ST. PAUL, Minn. (AP) — Local officials went before Minnesota lawmakers Wednesday night to detail storm damage to their communities in hopes of securing disaster assistance from a package the Legislature is preparing.
A House-Senate working group sought the input as legislators shape a proposal due for votes in a Sept. 9 special session.
Kris Eide, the state’s homeland security and emergency management director, told lawmakers that heavy storms in June caused an estimated $18 million in damage that the federal government will help defray. The state expects to pay $4.5 million and rely on federal aid for the rest.
Eide said the state’s matching money — 25 percent of the eligible costs — will be drawn from existing funds from other disaster accounts that weren’t fully emptied. Legislative approval is needed to move the money.
Stearns County emergency manager Erin Hausauer said the combined help is critical to areas like hers, which sustained $550,000 in infrastructure damage and emergency response costs from thunderstorms and straight-line winds that knocked out power for up to five days. The aid, she said, “would help to make our communities whole again.”
The Federal Emergency Management Agency funding can be used for expenses related to debris removal, sandbagging and repairs to roads, bridges, water treatment plants, golf courses and other public recreation areas.
“We never say a community will be the same again.
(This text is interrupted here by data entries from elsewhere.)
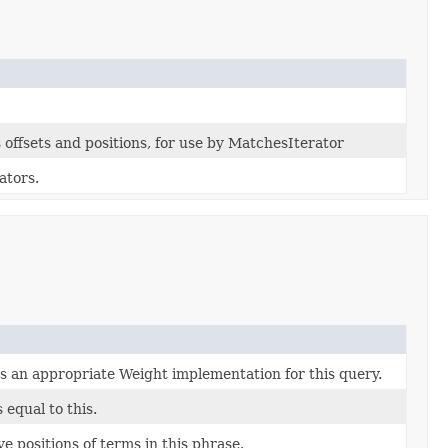
offsets and positions, for use by MatchesIterator
ators.
s an appropriate Weight implementation for this query.
s equal to this.
ve positions of terms in this phrase.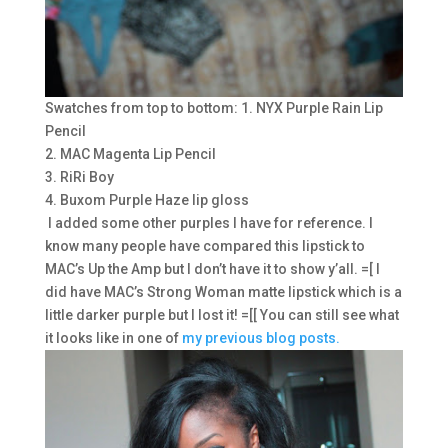
Swatches from top to bottom: 1. NYX Purple Rain Lip
Pencil
2. MAC Magenta Lip Pencil
3. RiRi Boy
4. Buxom Purple Haze lip gloss
I added some other purples I have for reference. I
know many people have compared this lipstick to
MAC’s Up the Amp but I don’t have it to show y’all. =[ I
did have MAC’s Strong Woman matte lipstick which is a
little darker purple but I lost it! =[[ You can still see what
it looks like in one of
my previous blog posts.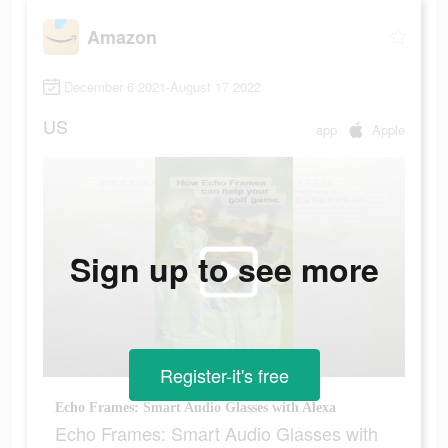
Amazon
December 6 2021-August 17 2022
US
app
Apple
Sign up to see more
Register-it's free
Echo Frames: Smart Audio Glasses with Alexa
Echo Frames: Smart Audio Glasses with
We never say a community will look the same again,” Eide said, framing the goal as to “bring a community back to its feet, not back to normal.”
The storms that swept through Minnesota beginning June 20 packed a punch. Winds in some places reached 77 miles per hour — the equivalent of a Category One hurricane — and damage was felt along a diagonal path from far northwestern Minnesota to the southeastern corner. The storms affected 22 counties but only 18 sustained enough to qualify for federal assistance.
In Houston County, the hardest hit, the preliminary damage estimate topped $339 per capita. Counties need to meet a threshold of $3.45 per capita in damage to qualify for funding. Hennepin County just made the cut while neighboring Ramsey County was left out for not having a big enough total.
“My sense is there is nothing fair about this process,” said Rep. Alice Hausman, whose St. Paul district is part of Ramsey County.
Some lawmakers said they worried that some school districts or public hospitals haven’t stepped forward to account for their damage. Eide said state officials are working to contact entities just in case.
“We do a lot of handholding,” she said.
Lisa Frommie, Faribault County’s Emergency Management director, said the prolonged periods of rain washed to township roads and culverts and severely damaged the drainage system. In all, the southern Minnesota county estimates more than $300,000 to public infrastructure.
She fretted about residents who sustained damages to their homes being out of luck given FEMA restrictions on how aid dollars are used.
“It’s difficult to tell our county residents looking for assistance that there isn’t any available to them,” Frommie wrote in a letter distributed to the panel.